Parlando dell’Ordine del Tempio, oltre al fondatore, il cavaliere francese Hugues de Payns, un altro personaggio determinante per la sua storia fu di certo San Bernardo da Chiaravalle. Se il primo ebbe infatti l’idea di una confraternita laica, che unisse lo spirito guerriero all’anima religiosa, al santo cluniacense va riconosciuto il merito di aver incanalato questo ardore militare nei canoni ufficiali di Santa Romana Chiesa.
Oltre a essere l’ispiratore della Regola, non l’estensore come molti erroneamente credono, Bernardo fu soprattutto l’autore del Liber ad Milites Templi de laude novae militiae, breve testo scritto intorno al 1128 e considerato da molti come il “manifesto programmatico” del Tempio.

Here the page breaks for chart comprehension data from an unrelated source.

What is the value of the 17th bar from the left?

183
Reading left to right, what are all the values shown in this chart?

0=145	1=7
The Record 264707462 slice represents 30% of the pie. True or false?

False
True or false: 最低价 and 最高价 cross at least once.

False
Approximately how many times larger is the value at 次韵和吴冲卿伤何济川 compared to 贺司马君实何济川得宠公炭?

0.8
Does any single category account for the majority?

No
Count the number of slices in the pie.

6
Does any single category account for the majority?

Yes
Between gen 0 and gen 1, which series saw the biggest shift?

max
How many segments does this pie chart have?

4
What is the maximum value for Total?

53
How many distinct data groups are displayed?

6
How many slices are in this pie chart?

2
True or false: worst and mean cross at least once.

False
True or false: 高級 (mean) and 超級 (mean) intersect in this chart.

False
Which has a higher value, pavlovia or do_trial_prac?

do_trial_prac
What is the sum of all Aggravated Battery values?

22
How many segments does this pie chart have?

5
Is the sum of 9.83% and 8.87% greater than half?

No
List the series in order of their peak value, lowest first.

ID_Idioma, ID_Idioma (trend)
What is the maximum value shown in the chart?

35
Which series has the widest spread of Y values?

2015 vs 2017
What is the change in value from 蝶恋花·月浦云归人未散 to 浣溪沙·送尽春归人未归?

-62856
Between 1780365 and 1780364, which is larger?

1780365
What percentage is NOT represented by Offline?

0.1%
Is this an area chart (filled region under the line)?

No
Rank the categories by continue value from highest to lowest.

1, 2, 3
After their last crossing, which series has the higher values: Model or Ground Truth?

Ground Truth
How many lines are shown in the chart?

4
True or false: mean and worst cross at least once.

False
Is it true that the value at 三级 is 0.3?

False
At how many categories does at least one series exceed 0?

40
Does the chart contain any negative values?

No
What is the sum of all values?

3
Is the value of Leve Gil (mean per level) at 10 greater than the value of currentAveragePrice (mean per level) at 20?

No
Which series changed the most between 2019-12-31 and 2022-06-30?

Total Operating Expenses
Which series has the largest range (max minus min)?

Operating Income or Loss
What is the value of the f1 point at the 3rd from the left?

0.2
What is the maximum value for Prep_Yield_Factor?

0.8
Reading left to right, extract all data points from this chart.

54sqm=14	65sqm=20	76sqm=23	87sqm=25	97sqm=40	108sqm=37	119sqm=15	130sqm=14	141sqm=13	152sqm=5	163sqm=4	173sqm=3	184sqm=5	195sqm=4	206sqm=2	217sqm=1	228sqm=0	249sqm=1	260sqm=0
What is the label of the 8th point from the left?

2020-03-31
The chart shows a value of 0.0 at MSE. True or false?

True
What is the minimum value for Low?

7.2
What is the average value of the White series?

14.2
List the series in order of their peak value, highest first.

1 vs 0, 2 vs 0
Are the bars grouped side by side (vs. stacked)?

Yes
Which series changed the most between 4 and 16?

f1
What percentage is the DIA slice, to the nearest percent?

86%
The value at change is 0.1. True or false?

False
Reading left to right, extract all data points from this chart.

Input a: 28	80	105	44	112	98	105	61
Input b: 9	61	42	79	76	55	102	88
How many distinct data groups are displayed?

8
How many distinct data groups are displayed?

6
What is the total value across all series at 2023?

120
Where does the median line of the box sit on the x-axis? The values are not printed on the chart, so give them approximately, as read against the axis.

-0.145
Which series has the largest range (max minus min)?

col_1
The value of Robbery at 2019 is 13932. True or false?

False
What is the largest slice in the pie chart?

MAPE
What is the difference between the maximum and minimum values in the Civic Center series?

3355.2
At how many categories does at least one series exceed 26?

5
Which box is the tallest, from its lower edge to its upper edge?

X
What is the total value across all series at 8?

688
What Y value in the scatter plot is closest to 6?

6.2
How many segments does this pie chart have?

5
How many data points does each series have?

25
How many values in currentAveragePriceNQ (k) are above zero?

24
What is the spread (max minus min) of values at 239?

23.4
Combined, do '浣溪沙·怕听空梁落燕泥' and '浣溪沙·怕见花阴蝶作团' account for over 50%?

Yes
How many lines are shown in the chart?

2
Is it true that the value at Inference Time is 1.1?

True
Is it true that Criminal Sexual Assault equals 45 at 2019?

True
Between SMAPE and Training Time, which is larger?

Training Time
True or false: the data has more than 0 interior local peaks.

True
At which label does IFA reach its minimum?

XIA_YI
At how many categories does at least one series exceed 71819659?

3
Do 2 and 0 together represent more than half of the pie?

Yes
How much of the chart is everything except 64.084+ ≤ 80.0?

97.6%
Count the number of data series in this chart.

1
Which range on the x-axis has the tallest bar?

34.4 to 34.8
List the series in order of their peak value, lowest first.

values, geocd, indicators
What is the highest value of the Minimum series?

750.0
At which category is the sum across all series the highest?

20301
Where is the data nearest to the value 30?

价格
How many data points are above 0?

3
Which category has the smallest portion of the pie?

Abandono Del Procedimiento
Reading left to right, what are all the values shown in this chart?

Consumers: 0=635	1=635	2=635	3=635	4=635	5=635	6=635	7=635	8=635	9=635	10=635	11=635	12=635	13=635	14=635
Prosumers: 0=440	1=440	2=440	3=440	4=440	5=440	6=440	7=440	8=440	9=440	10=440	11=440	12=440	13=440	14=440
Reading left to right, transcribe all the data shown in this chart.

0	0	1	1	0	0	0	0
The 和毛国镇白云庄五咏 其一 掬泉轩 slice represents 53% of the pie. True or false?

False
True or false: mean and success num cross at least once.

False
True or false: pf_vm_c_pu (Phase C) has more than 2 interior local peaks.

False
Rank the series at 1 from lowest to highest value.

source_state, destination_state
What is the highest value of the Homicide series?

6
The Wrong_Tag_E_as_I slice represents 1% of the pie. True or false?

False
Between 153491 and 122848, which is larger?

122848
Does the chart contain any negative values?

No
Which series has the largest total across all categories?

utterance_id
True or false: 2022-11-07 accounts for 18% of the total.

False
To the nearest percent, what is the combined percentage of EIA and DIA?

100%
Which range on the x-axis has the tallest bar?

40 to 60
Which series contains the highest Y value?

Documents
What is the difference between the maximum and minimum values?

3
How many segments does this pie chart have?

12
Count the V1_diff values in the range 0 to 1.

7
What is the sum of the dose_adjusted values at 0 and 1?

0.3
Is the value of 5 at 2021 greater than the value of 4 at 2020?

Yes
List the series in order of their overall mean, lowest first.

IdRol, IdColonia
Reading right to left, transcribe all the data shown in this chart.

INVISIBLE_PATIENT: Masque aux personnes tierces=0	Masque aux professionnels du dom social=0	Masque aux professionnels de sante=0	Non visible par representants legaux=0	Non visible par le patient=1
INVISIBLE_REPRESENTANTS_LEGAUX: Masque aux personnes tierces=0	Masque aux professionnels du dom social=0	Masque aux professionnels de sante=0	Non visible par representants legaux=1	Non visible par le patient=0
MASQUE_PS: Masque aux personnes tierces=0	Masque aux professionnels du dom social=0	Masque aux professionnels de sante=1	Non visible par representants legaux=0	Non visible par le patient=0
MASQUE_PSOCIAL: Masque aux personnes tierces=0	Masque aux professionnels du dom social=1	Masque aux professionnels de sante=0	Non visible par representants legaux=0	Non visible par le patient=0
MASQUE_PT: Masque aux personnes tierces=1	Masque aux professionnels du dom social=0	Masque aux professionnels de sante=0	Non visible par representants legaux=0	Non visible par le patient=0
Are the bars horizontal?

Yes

Per la stesura di questo testo, in cui l’Ordine trovava la giustificazione morale per la sua missione in Terrasanta, il Santo si prese il tempo necessario per poter ricercare le parole e i concetti più profondi, a proposito di un argomento così importante.
A Hugues, che lo sollecitava, Bernardo rispose: “Per una, due e tre volte, se non erro, o dilettissimo Ugo, mi hai chiesto di scrivere un discorso di esortazione per te e per i tuoi compagni d’arme e di brandire lo stilo, dal momento che non mi è concesso brandire la lancia, contro un nemico tirannico. Affermi che sarà per voi di non poco conforto se io vi incoraggerò per mezzo dei miei scritti, dal momento che non posso farlo per mezzo delle armi. Ho tardato alquanto, in verità, non perché la richiesta mi sembrasse da disprezzare, ma perché il mio consenso non fosse tacciato di leggerezza e frettolosità”.
San Bernardo e i cavalieri templari: quando uccidere un musulmano non era proibito
Bernardo, in queste pagine, dava vita alla teoria del “malicidio”, con cui i templari erano autorizzati a uccidere i musulmani, in quanto rappresentazione del male: uccidendoli non si commetteva un brutale “omicidio” ma, appunto un “malicidio”. Il Santo non istigava alla violenza o alla “guerra santa”, più che altro alla “guerra giusta”, quella che doveva servire al mantenimento della pace: infatti scriveva: “Certo non si dovrebbero uccidere neppure gli infedeli se in qualche altro modo si potesse impedire la loro eccessiva molestia e l’oppressione dei fedeli. Ma nella situazione attuale è meglio che essi vengano uccisi, piuttosto che lasciare senza scampo la verga dei peccatori sospesa sulla sorte dei giusti e affinché i giusti non spingano le loro azioni fino all’iniquità”.
Il De laude spiega anche la doppia natura dei templari: “Un nuovo genere di cavalieri, dico, che i tempi passati non hanno mai conosciuto: essi combattono senza tregua una duplice battaglia, sia contro la carne e il sangue, sia contro gli spiriti maligni del mondo invisibile”. E, più avanti nel testo, Bernardo definisce la nuova figura dei monacicavalieri: “Sono, a vedersi, più miti degli agnelli e più feroci dei leoni, al punto che dubito se sia meglio chiamarli monaci o piuttosto cavalieri. Ma forse potrei chiamarli più esattamente in entrambi i modi, poiché a essi non manca né la dolcezza del monaco né la fermezza del cavaliere”.